Primeira Linha de Tratamento

Adequação nutricional e prática de exercício constituem o primeiro passo do tratamento clínico.

Cerca de 70% das mulheres com diagnóstico de DMG conseguirão controlar os seus níveis glicêmicos com essas medidas.

As recomendações nutricionais básicas podem ser fornecidas pela equipe assistencial, com ajuda, quando possível, de nutricionista.

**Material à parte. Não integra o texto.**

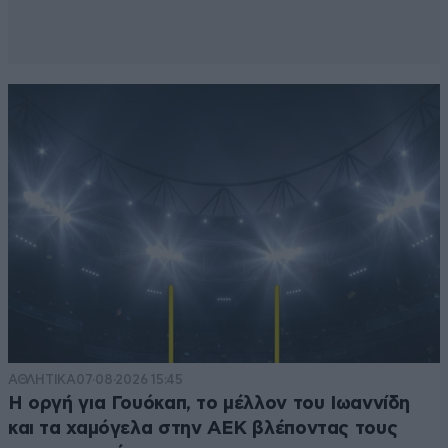
ΑΘΛΗΤΙΚΑ
07·08·2026 15:45
Η οργή για Γουόκαπ, το μέλλον του Ιωαννίδη
και τα χαμόγελα στην ΑΕΚ βλέποντας τους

Monitoramento e Momento do Parto

Aspectos que Merecem Especial Atenção

Nas gestações complicadas pelo DMG, merecem especial atenção:

1. Crescimento Fetal

Mais comumente o excessivo

2. Condições de Oxigenação Intrauterina

A hipoxia representa risco para o bem-estar fetal

3. Momento do Parto

Lembrando que a via do parto tem indicação obstétrica e que DMG não justifica a indicação de cesárea

Decisão do Momento do Parto

A decisão deve ser contrabalançada pelos riscos:

Parto Tardio

  • Natimortos
  • Tocotraumatismos pelo crescimento fetal excessivo

Indução Precoce

  • Prematuridade
  • Possível aumento das taxas de cesárea

Recomendações para DMG Bem Controlado

Nos casos de DMG bem controlado com tratamento não farmacológico:

  • O parto não deve ser induzido antes de 39 semanas
  • A conduta expectante até 40 6/7 semanas pode ser admitida
  • Desde que monitorada adequadamente

Referências

  1. FEBRASGO. Rastreamento e diagnóstico de diabetes mellitus gestacional no Brasil. FEMINA 2019;47(11): 786-96. Disponível em: Portal de Boas Práticas
  2. Organização Pan-Americana da Saúde. Ministério da Saúde. Federação Brasileira das Associações de Ginecologia e Obstetrícia. Sociedade Brasileira de Diabetes. Rastreamento e diagnóstico de diabetes mellitus gestacional no Brasil. Brasília, DF: OPAS, 2016. 32 p.
  3. Caderno de Atenção ao Pré-Natal Risco Habitual. Secretaria do Estado do Paraná – Michele Caputo Neto (Secretário de Estado da Saúde). Disponível em: Secretaria de Saúde do Paraná
  4. Brasil. Ministério da Saúde. Secretaria de Atenção à Saúde. Departamento de Ações Programáticas Estratégicas. Gestação de alto risco: manual técnico. 5. ed. Brasília: Editora do Ministério da Saúde, 2012. 302 p.
  5. Brasil. Ministério da Saúde. Secretaria de Atenção Primária à Saúde. Departamento de Ações Programáticas. Manual de gestação de alto risco [recurso eletrônico]. Brasília: Ministério da Saúde, 2022. 692 p.

Este artigo é de caráter informativo e baseado nas diretrizes oficiais do Ministério da Saúde e FEBRASGO. Para orientações específicas sobre seu caso, consulte seu obstetra.